Another factor in determining an apartment’s potential is the current market and location. If the multifamily market is hot, buyers will likely be willing to pay a higher multiple of income. This will increase an investor’s return. In addition, if the property is in a desirable neighborhood, owners can easily increase rents to keep up with the market. However, if the market is weaker, it may be more difficult to raise rents.

3. Credit Score

Generally speaking, a landlord will look at your credit score before approving you for an apartment rental. However, that doesn’t necessarily mean that a low credit score will automatically disqualify you for an apartment. What’s more important is what’s causing your low credit, such as delinquencies and other collections that can remain on your report for seven to 10 years.

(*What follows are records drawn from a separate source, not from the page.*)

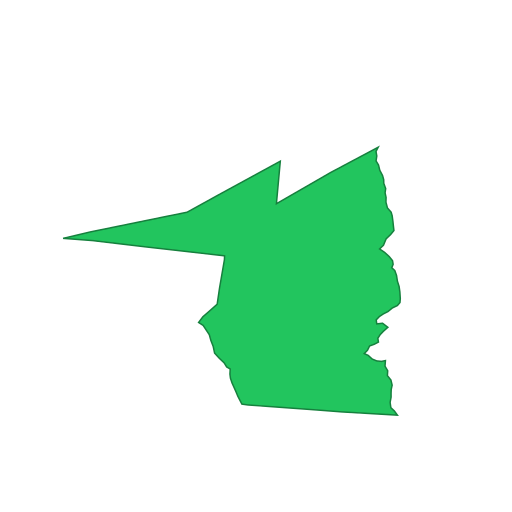 Italva, Rio de Janeiro, Brazil (orthographic projection), rotated 110°
{"feature_id": "56859067B48628253116757", "entity_name": "Italva", "entity_type": "district", "adm_level": 2, "iso_a3": "BRA", "parent_name": "Brazil", "parent_adm1": "Rio de Janeiro", "projection": "orthographic", "projection_center": [-41.653, -21.457], "detail": "fine", "context": "isolated", "style": "filled", "palette": "green", "viewbox_px": 512, "rotation_deg": 110, "n_neighbors": 0, "source": "geoboundaries", "source_scale": "gbopen_adm2", "svg_char_len": 1478}
<svg xmlns="http://www.w3.org/2000/svg" viewBox="0 0 512 512"><g transform="rotate(110 256 256)"><path d="M158.6,265.6L211.0,311.8L238.4,335.7L248.9,352.9L289.9,419.7L305.4,443.3L297.2,414.1L296.2,409.6L284.9,361.7L277.9,332.7L266.6,285.6L270.3,284.4L298.6,279.3L314.6,276.0L326.2,282.3L331.2,285.1L338.1,287.2L339.3,281.9L341.9,278.4L345.9,273.0L350.8,269.5L355.6,265.3L361.4,261.7L364.6,255.6L367.3,249.4L370.3,245.6L371.0,241.6L375.9,240.1L379.6,238.2L383.6,235.0L387.7,231.0L390.4,228.4L394.0,225.1L396.6,222.3L400.0,218.6L398.7,212.5L379.6,145.2L373.2,122.2L357.2,68.7L354.3,73.0L352.4,77.4L347.7,79.9L342.4,80.8L338.6,82.2L335.1,83.3L330.8,83.9L326.4,86.8L323.5,91.6L318.8,93.0L315.4,97.1L310.0,98.6L312.1,102.0L313.3,106.7L313.1,111.5L311.0,116.6L310.7,120.9L306.4,119.0L301.7,118.5L298.5,114.7L295.0,111.5L291.6,113.4L287.4,112.4L283.3,110.6L277.9,107.7L275.9,114.1L278.5,119.3L274.9,121.2L270.6,119.3L266.7,116.4L263.1,113.0L258.2,110.1L254.2,106.2L250.5,104.8L246.8,105.8L240.6,108.5L235.7,111.1L231.3,114.5L226.2,117.3L222.2,120.6L220.6,124.4L216.9,124.3L213.7,126.1L211.0,130.6L208.6,136.4L207.1,142.3L202.3,139.9L195.4,139.6L189.7,136.8L184.9,135.1L180.3,137.4L176.8,139.1L171.6,141.8L168.6,144.0L165.9,148.9L161.0,152.3L156.5,153.8L152.5,156.3L148.3,157.2L144.0,160.8L140.6,162.1L137.1,164.6L133.1,169.0L128.6,172.0L125.6,175.7L120.7,176.7L116.7,179.0L112.0,178.4L152.1,214.5L199.9,254.7L158.6,265.6Z" fill="#22c55e" stroke="#15803d" stroke-width="1.5"/></g></svg>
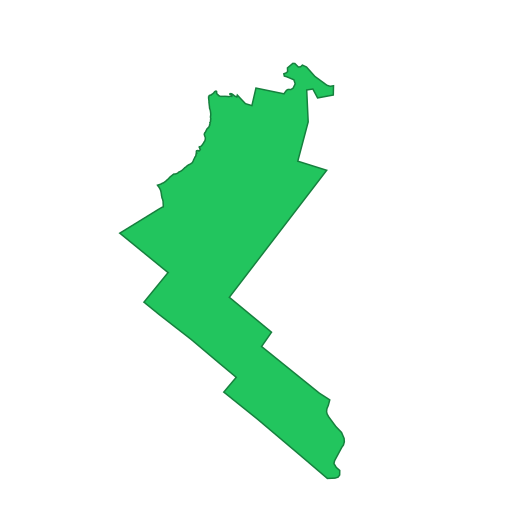 outline of Viisoara, Teleorman, Romania, rotated 105°
{"feature_id": "2599482B74354015678393", "entity_name": "Viisoara", "entity_type": "district", "adm_level": 2, "iso_a3": "ROU", "parent_name": "Romania", "parent_adm1": "Teleorman", "projection": "mercator", "projection_center": [25.189, 43.787], "detail": "fine", "context": "isolated", "style": "filled", "palette": "green", "viewbox_px": 512, "rotation_deg": 105, "n_neighbors": 0, "source": "geoboundaries", "source_scale": "gbopen_adm2", "svg_char_len": 5578}
<svg xmlns="http://www.w3.org/2000/svg" viewBox="0 0 512 512"><g transform="rotate(105 256 256)"><path d="M452.4,129.5L450.1,122.2L448.4,119.5L445.9,118.5L441.5,119.6L439.4,123.8L436.3,127.0L433.4,127.1L418.6,123.6L415.9,122.6L412.6,122.6L409.4,123.7L404.3,127.7L400.0,134.8L392.5,144.2L390.2,146.4L388.2,147.5L385.2,148.0L381.6,147.5L375.9,147.5L372.1,159.3L342.0,227.2L325.6,221.3L302.8,271.1L154.9,209.9L153.6,240.2L113.0,240.3L82.5,250.0L80.0,244.3L87.4,237.4L80.5,223.0L71.5,225.2L72.9,228.3L72.7,231.7L67.3,245.6L60.4,256.1L59.6,260.6L61.7,261.9L62.5,264.0L60.0,268.3L60.4,270.3L66.2,274.3L69.6,273.2L71.1,274.0L72.8,276.3L74.9,275.2L74.9,272.9L76.0,265.0L79.6,262.7L84.3,263.6L86.2,265.4L86.8,268.1L88.0,269.4L91.0,270.6L92.1,270.9L93.8,299.5L111.8,298.9L111.6,305.6L105.4,315.7L107.4,315.7L107.3,316.2L107.2,316.8L107.2,317.0L107.1,317.4L107.2,317.7L107.1,317.9L106.9,318.3L106.6,318.9L106.3,319.5L106.2,319.8L106.1,320.1L105.9,320.5L105.8,320.8L105.7,321.2L105.6,321.7L105.7,322.2L105.8,322.9L105.9,323.1L106.1,323.2L106.5,323.1L106.5,322.9L106.6,322.4L106.6,322.0L106.8,321.5L107.1,321.1L107.4,320.9L107.6,320.7L107.9,320.7L108.1,320.7L108.1,320.9L108.2,321.0L108.2,321.3L108.2,321.8L108.3,322.1L108.4,322.3L108.5,322.6L108.8,322.9L109.0,323.1L109.1,323.4L109.1,323.5L109.2,323.9L109.2,324.2L109.3,324.7L109.3,325.2L109.4,325.6L109.5,325.9L109.6,326.5L109.7,326.9L109.8,327.4L110.0,328.0L110.2,328.8L110.4,329.5L110.6,330.3L110.8,330.8L110.9,331.3L111.0,331.9L111.0,332.3L110.9,332.7L110.7,333.3L110.8,333.5L110.6,333.8L110.4,334.0L110.2,334.2L110.2,334.3L110.1,334.6L110.0,335.0L109.8,335.3L109.5,335.6L109.4,335.7L109.4,335.8L109.3,336.0L109.1,336.2L108.9,336.2L108.7,336.1L108.2,336.4L107.9,336.5L107.5,336.6L107.3,336.6L107.2,336.7L107.1,336.9L107.1,337.1L107.1,337.4L107.2,337.6L107.3,337.8L107.5,338.0L107.8,338.3L108.3,338.6L108.5,338.7L109.0,338.9L109.7,339.2L110.1,339.5L110.3,339.6L110.5,339.8L110.8,340.1L111.0,340.3L111.2,340.5L111.4,340.6L111.7,340.7L112.0,340.9L112.2,341.1L112.3,341.3L112.3,341.7L112.4,341.8L112.5,341.9L112.7,342.1L112.8,342.3L112.9,342.5L113.1,342.7L113.3,342.7L113.5,342.8L113.9,342.8L114.1,342.8L114.3,342.8L114.6,342.7L114.8,342.9L115.0,342.7L115.3,342.7L115.7,342.7L116.6,342.3L117.2,342.1L117.7,341.9L118.3,341.6L118.6,341.5L119.1,341.4L119.7,341.2L120.2,341.1L120.6,340.9L120.9,340.7L121.6,340.5L122.0,340.3L122.5,340.1L123.2,339.9L123.7,339.6L124.3,339.4L124.8,339.3L125.4,339.0L125.8,338.8L126.1,338.5L126.7,338.1L127.7,337.6L128.4,337.3L129.0,337.1L129.3,336.9L129.8,336.7L130.3,336.6L130.8,336.4L131.1,336.3L131.5,336.2L131.9,336.2L132.1,336.2L132.5,336.0L132.9,336.1L133.2,336.0L133.7,335.9L134.2,335.7L134.8,335.4L135.1,335.2L135.4,335.1L135.7,335.1L136.0,335.2L136.5,335.1L136.9,334.9L137.2,334.9L137.4,334.8L137.7,334.7L138.1,334.8L138.4,334.8L138.7,335.0L138.9,335.1L139.1,335.1L139.3,335.0L139.6,334.8L139.8,334.7L140.1,334.6L140.4,334.7L140.7,334.6L141.2,334.8L141.4,334.7L141.7,334.6L141.9,334.5L142.2,334.6L142.5,334.8L143.0,334.8L143.5,334.9L143.8,335.0L144.2,335.3L144.4,335.4L144.7,335.4L144.8,335.6L145.0,335.7L145.4,335.9L145.7,336.1L146.1,336.3L146.4,336.4L146.8,336.4L147.1,336.4L147.4,336.6L148.2,336.7L148.8,336.8L149.5,337.0L149.8,337.0L150.1,337.3L150.3,337.4L150.7,337.4L151.3,337.5L151.8,337.5L152.2,337.3L153.2,336.7L154.6,335.7L154.9,335.5L155.4,335.4L156.1,335.3L156.5,335.2L156.9,335.2L157.5,335.2L157.9,335.2L158.3,335.3L158.6,335.3L159.0,335.5L159.3,335.7L159.6,335.8L160.2,335.9L160.6,335.9L161.0,336.1L161.5,336.3L162.1,336.5L162.8,336.8L163.2,336.9L163.7,337.2L164.3,337.6L164.7,338.0L165.1,338.5L165.1,339.0L165.4,339.0L165.6,339.0L165.7,338.6L165.9,338.6L166.1,338.5L166.5,338.3L166.9,338.0L167.1,337.7L167.2,337.4L167.5,337.3L169.2,338.0L169.3,338.1L169.3,338.4L169.4,338.5L169.1,338.9L169.1,339.1L169.1,339.4L169.2,339.7L169.5,340.2L169.7,340.6L169.8,340.7L170.2,340.7L170.4,340.7L170.5,340.7L170.8,340.4L171.1,340.4L171.5,340.4L171.8,340.4L171.9,340.1L172.0,339.9L172.2,340.1L172.3,340.2L172.7,340.2L173.1,340.3L173.6,340.2L174.2,340.1L175.1,340.1L175.5,340.2L175.8,340.4L176.2,340.6L176.6,340.7L177.2,340.7L177.8,340.8L178.5,341.0L179.1,341.1L179.5,341.2L180.2,341.2L180.9,341.3L181.6,341.5L182.5,341.8L182.8,342.1L183.4,342.6L184.1,343.1L184.5,343.6L185.1,344.4L185.6,344.9L186.5,345.7L187.2,346.2L187.5,346.4L188.1,346.7L188.7,347.2L189.0,347.6L189.8,348.0L190.3,348.3L192.1,349.4L192.6,349.8L193.1,350.3L193.6,350.6L193.8,350.9L194.2,351.4L194.9,352.3L195.3,352.6L195.6,352.7L196.1,353.0L196.4,353.3L196.7,353.6L197.0,354.1L197.2,354.5L197.5,354.8L197.6,355.0L197.8,355.4L198.0,356.2L198.1,356.6L198.4,356.8L198.8,357.2L199.5,357.7L200.0,358.0L200.3,358.3L200.7,358.6L201.4,359.1L202.1,359.6L202.6,359.9L203.0,360.0L203.5,360.3L204.3,360.7L205.1,361.3L205.8,361.8L206.2,362.0L206.5,362.2L207.2,362.6L207.8,363.1L208.4,363.6L208.6,363.7L208.9,364.0L209.1,364.2L209.5,364.5L209.7,364.9L209.8,365.2L210.2,365.6L210.8,366.1L211.1,366.5L211.9,367.6L213.1,369.5L213.6,369.0L214.0,368.3L214.8,367.4L215.1,367.1L215.5,366.7L216.0,366.2L216.7,365.6L217.5,365.0L218.0,364.7L218.8,364.3L220.3,363.6L220.9,363.3L221.4,363.2L222.2,362.8L223.2,362.3L223.7,362.1L224.4,361.7L225.4,360.9L226.0,360.6L227.0,360.0L227.6,359.8L228.1,359.6L228.7,359.5L229.5,359.2L230.7,358.8L231.8,358.5L232.3,358.3L232.5,358.3L232.8,358.5L233.0,359.0L233.2,359.3L233.5,359.6L233.9,360.0L236.3,362.4L269.2,393.5L294.6,337.1L294.7,336.6L329.6,352.3L337.6,334.4L345.3,316.2L353.2,297.4L368.8,264.2L378.3,243.7L395.8,251.9L413.0,212.8L439.2,157.2L452.4,129.5Z" fill="#22c55e" stroke="#15803d" stroke-width="1.5"/></g></svg>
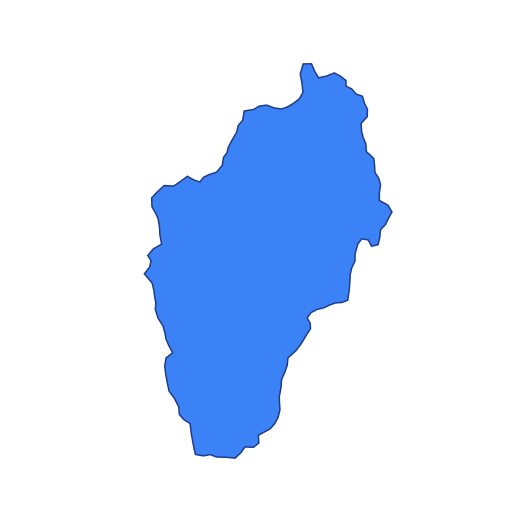 Caranaíba, Minas Gerais, Brazil, rotated 128°
{"feature_id": "56859067B65666825780271", "entity_name": "Caranaíba", "entity_type": "district", "adm_level": 2, "iso_a3": "BRA", "parent_name": "Brazil", "parent_adm1": "Minas Gerais", "projection": "albers", "projection_center": [-43.724, -20.893], "detail": "fine", "context": "isolated", "style": "filled", "palette": "blue", "viewbox_px": 512, "rotation_deg": 128, "n_neighbors": 0, "source": "geoboundaries", "source_scale": "gbopen_adm2", "svg_char_len": 1902}
<svg xmlns="http://www.w3.org/2000/svg" viewBox="0 0 512 512"><g transform="rotate(128 256 256)"><path d="M449.7,181.6L445.8,174.3L440.8,170.0L438.6,163.2L433.1,155.8L428.1,148.0L420.4,146.8L413.2,147.1L408.4,140.3L401.7,138.6L395.7,143.8L389.9,141.2L383.3,138.4L376.6,138.0L369.4,139.3L362.3,142.5L357.3,147.1L352.3,151.2L344.6,155.1L337.4,159.9L329.2,161.9L322.8,164.2L316.6,168.1L305.8,166.2L296.9,166.4L286.7,167.7L279.7,168.3L275.5,172.0L273.4,177.6L266.7,177.8L260.7,175.1L254.9,170.6L249.1,167.7L244.1,164.5L239.6,159.6L234.4,156.5L225.6,161.5L219.0,165.8L212.9,170.2L206.5,173.2L199.1,174.9L193.0,179.4L183.7,183.2L177.3,183.2L174.3,177.4L177.2,171.0L171.9,166.8L165.0,170.0L158.6,174.1L151.6,173.3L144.4,174.9L137.7,175.9L134.7,183.2L136.3,193.0L130.7,197.4L123.2,201.7L119.3,206.9L116.9,213.7L111.2,218.7L106.6,223.3L105.8,233.3L100.0,238.5L96.4,244.9L92.8,249.5L86.8,254.8L77.7,254.1L71.7,258.6L68.9,264.5L64.6,270.5L66.8,276.9L65.4,283.5L66.8,289.5L62.3,293.2L62.3,300.2L63.5,307.0L70.8,311.2L77.0,316.4L74.3,323.5L70.4,330.6L75.6,337.1L85.3,333.2L91.3,326.4L98.0,319.8L105.5,318.6L113.0,320.6L119.7,323.3L124.4,326.4L128.1,332.8L130.6,340.6L136.0,345.8L142.1,348.1L149.0,354.6L157.2,350.1L164.3,350.3L170.4,347.4L179.7,346.2L187.3,344.8L192.4,342.5L198.2,342.3L205.4,338.4L214.2,338.7L221.1,343.3L226.3,345.8L232.3,345.8L234.4,352.0L235.4,359.1L243.1,361.3L251.6,363.9L257.0,371.7L265.5,373.2L274.5,374.0L281.3,368.2L283.8,362.0L286.9,356.1L292.4,350.1L298.4,344.8L304.8,337.7L313.7,341.3L322.2,341.6L324.4,335.7L330.4,333.0L338.8,333.0L341.3,321.2L346.1,315.1L350.7,310.5L354.6,306.1L360.0,302.5L365.4,294.8L368.4,286.1L372.9,280.2L376.9,275.7L380.2,269.6L383.6,262.1L391.7,264.1L398.9,260.2L404.1,255.0L410.2,248.2L415.9,241.5L418.4,232.7L422.5,223.9L428.0,218.9L429.4,212.3L428.6,204.9L435.9,197.5L442.9,189.7L449.7,181.6Z" fill="#3b82f6" stroke="#1e3a8a" stroke-width="1.5"/></g></svg>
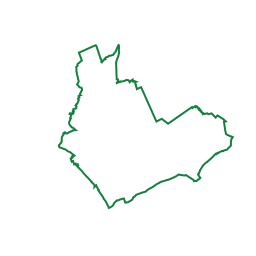 outline of Cañitas de Felipe Pescador, Zacatecas, Mexico, rotated 223°
{"feature_id": "50627088B55005263916135", "entity_name": "Cañitas de Felipe Pescador", "entity_type": "district", "adm_level": 2, "iso_a3": "MEX", "parent_name": "Mexico", "parent_adm1": "Zacatecas", "projection": "natural_earth1", "projection_center": [-102.728, 23.576], "detail": "fine", "context": "isolated", "style": "outline", "palette": "green", "viewbox_px": 256, "rotation_deg": 223, "n_neighbors": 0, "source": "geoboundaries", "source_scale": "gbopen_adm2", "svg_char_len": 5615}
<svg xmlns="http://www.w3.org/2000/svg" viewBox="0 0 256 256"><g transform="rotate(223 128 128)"><path d="M136.1,65.3L134.6,65.1L132.5,65.1L129.6,64.6L128.6,64.5L127.1,64.5L125.2,64.3L123.5,64.3L117.5,63.6L117.5,63.8L116.7,63.6L115.9,63.5L115.2,63.6L113.3,63.4L112.3,62.0L112.2,64.4L109.9,63.4L107.3,62.8L107.4,62.2L105.9,61.9L104.2,61.5L103.0,61.3L101.9,61.0L100.6,60.7L98.9,60.4L98.3,59.9L97.1,59.6L96.0,59.5L94.3,59.1L93.4,58.9L92.8,58.6L90.6,57.7L89.8,57.5L89.3,57.3L88.2,57.0L87.6,56.5L87.0,57.2L86.7,58.6L86.6,59.1L86.4,59.5L86.2,60.6L86.2,61.1L86.3,61.4L86.4,62.2L86.9,63.3L87.0,64.1L86.9,64.4L86.8,66.7L86.9,67.2L86.6,67.6L85.8,68.4L85.1,70.2L83.9,72.3L83.0,73.6L81.3,72.7L80.9,72.6L79.8,71.9L79.1,71.6L78.9,71.8L78.5,72.4L78.1,72.8L78.0,73.0L77.5,73.4L77.3,74.1L77.2,74.4L76.5,76.6L76.5,76.8L76.2,77.3L76.2,78.1L76.1,78.3L76.2,79.0L76.5,80.2L76.9,80.7L76.9,80.9L76.8,81.2L76.7,81.5L76.6,81.9L76.3,82.4L76.3,82.6L76.5,82.6L76.4,83.2L76.3,83.5L76.4,83.9L76.4,84.2L76.4,84.7L76.4,84.9L73.4,90.7L72.5,92.2L72.2,92.7L72.0,92.9L71.9,93.1L71.5,94.4L71.6,94.9L71.5,96.0L71.1,97.5L70.8,98.8L70.0,100.7L69.7,101.7L69.4,103.2L69.1,104.5L69.0,105.4L68.8,106.2L68.4,107.2L68.2,108.0L67.8,108.7L67.8,109.3L67.6,109.5L67.4,110.7L64.0,116.5L63.8,117.0L63.6,117.2L63.4,117.3L63.2,117.7L61.2,122.1L60.2,124.6L59.7,126.1L59.6,127.2L59.1,128.7L58.5,128.9L54.2,131.8L54.1,132.0L53.8,132.8L53.5,133.1L45.7,134.5L45.4,134.6L43.6,134.7L43.4,134.3L42.7,135.2L41.8,135.8L41.0,140.8L44.4,141.5L44.5,141.5L45.0,141.7L45.2,142.6L45.5,143.1L45.2,143.3L45.6,144.2L45.7,144.5L46.6,146.6L46.7,147.4L46.7,147.6L46.8,148.0L46.9,148.4L46.9,148.7L47.2,149.5L47.2,150.0L47.4,151.1L47.6,151.4L47.6,151.8L47.4,154.8L47.2,156.4L46.9,157.0L47.0,157.2L46.6,160.6L46.3,164.8L46.3,165.2L46.4,165.3L46.4,166.7L46.3,168.0L46.2,168.1L46.2,168.9L45.7,168.9L45.7,169.0L45.6,170.7L45.1,170.6L44.9,171.6L44.4,173.3L43.7,174.8L43.8,175.1L42.6,176.0L42.8,176.4L42.0,177.7L41.8,178.3L41.5,178.4L41.2,178.9L41.0,179.5L40.7,180.2L40.7,180.5L40.9,181.3L40.9,182.5L40.8,183.0L40.8,183.8L40.7,185.2L43.3,188.1L44.1,189.0L44.2,189.3L44.9,190.8L45.1,192.8L46.4,192.4L47.5,191.8L48.1,191.6L48.4,191.4L48.7,191.4L50.7,190.7L52.4,190.5L54.8,192.3L55.5,192.7L56.4,193.5L57.1,193.9L57.4,194.3L62.1,198.0L61.0,199.5L64.6,199.4L71.1,198.2L71.0,195.4L76.8,195.7L78.7,192.9L80.2,192.7L81.4,190.6L82.6,190.3L82.1,190.1L82.6,189.2L83.1,189.6L83.3,189.9L84.7,189.5L84.8,189.9L86.1,189.8L86.2,190.4L86.9,190.3L86.9,190.2L87.5,190.1L87.4,189.8L88.1,189.8L88.3,190.6L88.2,190.7L89.2,190.9L89.4,190.0L90.4,190.4L91.4,190.6L91.5,190.3L92.5,190.7L92.7,189.5L93.8,189.8L94.5,186.5L95.5,186.9L101.6,158.5L109.6,157.7L111.6,152.1L146.3,166.8L148.0,162.5L148.6,162.9L149.4,163.4L149.5,163.6L149.9,163.7L151.3,164.5L151.5,164.8L151.7,165.1L151.8,165.1L152.2,165.0L153.4,165.8L153.7,166.3L153.7,166.5L154.0,166.8L153.7,167.3L155.5,166.6L155.6,165.6L155.9,165.4L156.4,165.5L156.5,165.3L156.9,165.7L156.9,165.8L157.6,166.5L157.8,165.5L158.3,164.2L158.3,163.6L158.1,163.5L158.0,163.3L158.2,163.1L158.1,162.7L159.0,162.9L159.8,163.2L160.6,163.1L161.2,162.6L161.5,162.5L161.8,162.1L162.1,161.7L162.4,160.9L162.5,160.5L162.8,159.7L164.7,157.3L165.2,156.7L165.2,156.4L165.5,156.5L165.7,155.8L166.8,153.3L167.2,153.7L166.9,154.8L167.1,155.4L167.4,155.8L167.9,156.1L168.4,156.7L169.5,155.9L170.5,156.9L181.6,168.0L183.5,172.3L183.6,172.9L184.0,173.7L184.4,174.3L184.6,174.5L184.8,175.2L186.2,177.5L186.8,177.9L187.0,178.1L187.6,178.5L187.9,178.8L189.5,180.8L190.1,181.4L190.4,181.6L190.8,182.0L191.2,182.4L191.6,182.6L191.8,183.0L191.3,181.5L191.0,180.8L190.7,179.6L190.4,178.6L190.0,177.8L189.6,176.8L189.3,175.7L189.0,174.9L189.0,172.9L188.7,172.1L188.7,171.5L189.0,171.0L189.2,170.7L189.9,169.3L190.7,168.3L191.2,167.7L191.2,167.1L191.2,166.6L191.5,166.0L191.8,165.5L192.4,164.2L192.3,163.9L192.2,163.4L191.4,163.0L191.5,162.7L192.2,162.3L192.0,161.0L192.0,160.3L192.2,159.7L192.0,158.9L192.0,158.4L191.7,157.4L192.8,158.5L193.5,159.1L194.3,159.9L195.2,159.9L203.1,164.3L207.5,166.6L208.1,166.4L209.5,163.3L213.3,154.2L215.3,149.6L214.9,149.4L207.8,145.9L208.5,140.1L207.3,139.1L207.5,137.3L206.1,136.2L205.2,135.2L204.3,134.1L203.8,133.8L203.2,133.6L202.4,132.8L202.2,132.6L201.5,132.1L201.0,131.9L199.6,131.1L199.3,130.8L198.6,130.3L198.1,129.9L197.7,129.6L197.0,129.3L195.7,128.3L194.9,125.1L194.6,125.0L192.8,125.1L192.2,124.9L191.6,124.7L191.3,124.7L190.5,125.0L190.3,125.3L190.1,125.4L189.6,125.6L189.3,125.7L188.0,125.0L187.6,124.6L187.3,123.9L187.4,123.6L186.9,122.2L186.7,121.2L186.3,120.0L186.0,119.7L185.1,119.7L185.5,119.2L185.7,118.7L185.9,117.6L184.4,117.2L184.7,115.5L183.1,115.0L183.2,114.4L182.4,113.4L182.2,112.9L181.9,111.8L181.9,111.2L182.0,110.2L181.6,110.1L181.7,108.7L180.4,108.6L179.7,107.5L179.7,107.4L179.3,107.1L179.5,106.8L180.1,105.7L180.8,104.4L179.7,103.4L180.1,102.9L179.5,102.2L178.8,103.0L177.8,101.1L180.5,99.2L180.2,98.5L178.7,99.8L177.1,95.8L176.3,96.0L176.1,95.0L175.5,93.6L175.2,92.4L174.9,91.9L173.7,90.9L172.9,90.6L172.3,90.5L170.8,90.3L169.9,90.0L167.9,90.8L166.2,90.7L164.8,90.8L166.6,88.8L166.8,87.6L167.0,87.6L167.2,86.8L168.0,85.2L168.9,82.2L171.2,81.9L171.6,80.1L170.7,80.0L170.8,79.4L170.7,78.9L170.3,76.8L170.1,76.3L169.7,75.6L169.0,74.7L168.1,73.9L167.3,72.8L167.0,71.5L166.8,71.5L166.7,68.1L166.4,67.9L165.5,67.5L165.3,67.2L165.1,67.2L164.8,67.2L160.4,69.1L158.8,69.7L156.2,70.0L154.9,70.4L153.9,70.9L152.6,70.9L148.3,71.3L148.5,70.0L148.8,70.2L149.6,68.9L148.4,68.2L149.1,66.6L146.2,65.0L145.7,66.4L142.6,64.6L142.0,66.3L140.6,65.5L140.0,67.2L138.9,66.6L138.9,65.4L137.7,65.2L136.1,65.3Z" fill="none" stroke="#15803d" stroke-width="2"/></g></svg>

In addition to your credit score, landlords will also want to see the types of credits you have (e.g. credit cards, retail accounts, installment loans, finance company accounts and mortgage loans). The length of your credit history is important as well.

Typically, large commercial banks aren’t as familiar with apartment building financing and will often have a tougher time meeting the lending standards for these properties. For that reason, it may be best to find a smaller bank or mortgage lender. In addition, there are government programs available to help with apartment building purchases, such as the “blanket” loan, which is basically a nonconforming mortgage that’s used to buy multifamily properties with five or more units.

4. Property Condition

Lenders will want to see the property in good condition. Conventional lenders generally won’t want a loan on a property that needs a lot of rehab work or would need more than $6,000 per unit in renovation costs. There are bridge loans that will finance properties in need of a lot of repairs but they can be difficult to obtain and typically require the borrower to have previous experience in rehabbing. In addition, many cities and counties have housing preservation departments (HPD) that perform inspections to ensure apartments are in good condition. These inspections check for things like smoke and CO2 detectors, proper ventilation and cleanliness. If any violations are found, they can have legal and insurance ramifications as well as be a safety hazard for tenants.

5. Lender Requirements

In addition to the property’s income and value, lenders will also look at your financial strength. They’ll require a large down payment and credit score for the loan to be approved, though these requirements will vary by lender. You can compare mortgage rates and terms on Nav’s marketplace.

National banks tend not to be familiar with apartment financing, so it’s best to seek out a local bank or mortgage lender for the most expertise. These lenders can often offer more flexible financing options for apartment buildings, particularly in larger cities. They can offer standardized apartment loans that they’ll package and sell to Fannie Mae or Freddie Mac, as well as customized types known as portfolio loans that they keep on their own balance sheet.

These customized apartment loans can be as low as $750,000. They are nonrecourse and typically require a minimum of 20% down. They may also require that you buy the building through a limited liability corporation or LLC, which limits your personal liability and protects the investment from a bankruptcy of your other properties.